Opposition prepares to decamp from district of W. Syria

By Adham Kako and Levant Tok

HOMS, Syria (AA) – Opposition forces are gearing up to depart from the Al-Waer district of Syria’s western Homs province amid repeated cease-fire violations by the Assad regime and its allies.

According to Anadolu Agency correspondents in Homs, the plan comes as the outcome of talks held earlier between opposition and regime representatives through Russian mediators.

Opposition fighters — and their families — who want to vacate the area will begin to depart within one week, according to a deal hammered out between the two antagonists.

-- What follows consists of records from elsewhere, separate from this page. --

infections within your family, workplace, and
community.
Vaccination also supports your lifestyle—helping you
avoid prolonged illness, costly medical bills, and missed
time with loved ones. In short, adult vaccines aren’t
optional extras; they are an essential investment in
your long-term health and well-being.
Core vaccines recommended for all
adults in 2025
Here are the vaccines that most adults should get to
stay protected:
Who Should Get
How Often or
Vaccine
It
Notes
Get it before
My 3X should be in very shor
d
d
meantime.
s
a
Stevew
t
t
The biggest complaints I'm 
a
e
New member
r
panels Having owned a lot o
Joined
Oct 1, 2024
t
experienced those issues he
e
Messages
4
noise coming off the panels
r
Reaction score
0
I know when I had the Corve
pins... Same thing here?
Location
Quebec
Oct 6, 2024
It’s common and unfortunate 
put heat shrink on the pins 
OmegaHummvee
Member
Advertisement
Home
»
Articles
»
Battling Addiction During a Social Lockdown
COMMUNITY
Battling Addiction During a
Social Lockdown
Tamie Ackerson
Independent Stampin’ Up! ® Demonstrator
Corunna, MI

Under the agreement’s terms, a total of 1,500 people are expected to leave the district each week.

Most evacuees will head for rural areas of northern Homs that remain held by Syrian opposition forces, the city of Idlib near the Turkish border, or the town of Jarabulus, which was liberated from the Daesh terrorist group last summer by Turkey’s Operation Euphrates Shield.

According to the agreement, the evacuation will be accompanied by the lifting of an ongoing regime blockade of Al-Waer, while the district’s regime-affiliated institutions will be allowed to operate again.

With the lifting of the regime blockade, humanitarian aid will be allowed to enter the district following months of closure.

Opposition fighters who prefer to remain in the district, meanwhile, will be asked to register themselves at a facility set up by the regime, which has vowed not to detain anyone arbitrarily during the subsequent three-month “reconciliation” period.

After six months, it will again become compulsory for local youth who have not performed military service to temporarily serve in the Syrian army.

For the last three years, roughly 60,000 civilians in Al-Waer have reeled under a crippling regime siege. What’s more, the Assad regime has continued to stage frequent attacks in the district, despite a ceasefire agreement that went into effect late last year.

According to Al-Waer’s local council, more than 50 civilians in the district were killed by regime attacks — and another 320 injured — over the last month alone.

Due to the regime-imposed siege, Al-Waer’s civilian population has struggled in recent months with acute shortages of both electricity and water.

In January, opposition fighters were forced to withdraw from the Barada Valley in Damascus — and from central Aleppo — due to unabated attacks by the regime and its allies.